STEP 1: Choose a background fabric. I found this burlap-type fabric at a thrift store. Choose coordinating fabric scraps and tear into tiny strips. Pin some of the strips onto the fabric in a vaguely parallel. Then weave the remaining strips through the ones that are already pinned to the fabric. Then tack the strips down with a few stitches.
STEP 2: Use a ruler to draw a grid across your fabric. 1" for inchies and 2" for twinchies. I made inchies for my previous projects because they were for a swap. This piece is for my personal use and I have some ideas for using larger pieces. For the sake of the tutorial, I drew a 2" grid on part of the fabric and left the rest to be stitched freestyle. My previous inchies turned out neater and more orderly than these bigger twinchies.
STEP 3: Choose a square and start stitching! This is your chance to experiment with interesting colors, textures, and embroidery stitches.

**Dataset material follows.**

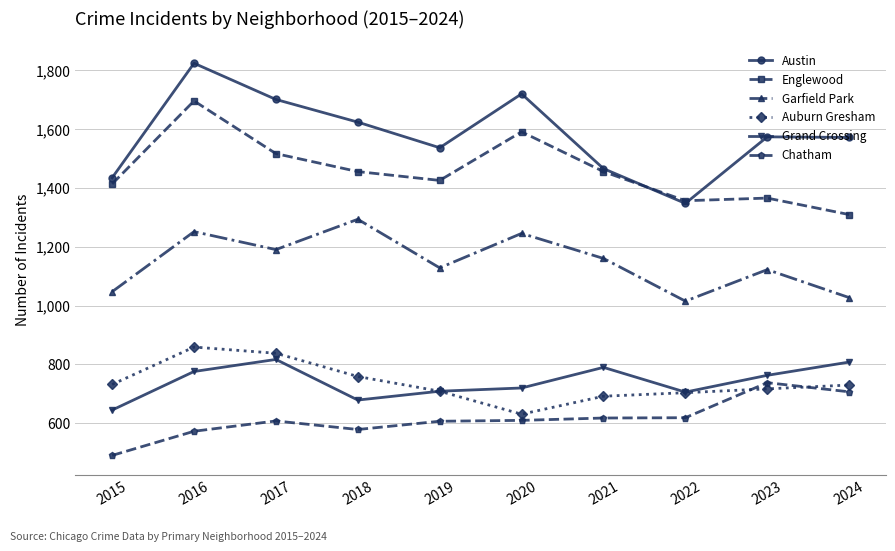

How many lines are shown in the chart?

6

Sometimes I make each square its own unique “art piece” and sometimes I just stitch right across the lines.
STEP 4: Trim loose/long threads. Coat each side with 1-2 generous layers of MATTE Mod Podge. MATTE works best!! My first two projects (links above) were made with matte Mod Podge. I ran out of matte and my husband bought me a bottle of gloss for this project. I’m not happy with the sheen at all. Don’t be like me! Don’t use the gloss!
STEP 5: Once your project is dry you can cut it up into squares. I carefully cut the inchies for my partners so they would be perfectly square. I’m keeping these for myself and the projects I have in mind don’t needs to be perfectly straight, which is why the squares are so sad looking.
STEP 6: Use them! They are great for ATC’s and collage. I plan to use them in textile jewelry, magnets, and embellishing TM patches and merit badges. I’m treating this project like paper crafters use a masterboard. I’ll chop it for lots of bits and bobs. I am really happy with the wide variety of stitches and colors I used. It’s too bad that the gloss looks so ugly, but I will find plenty of uses for this project, anyway.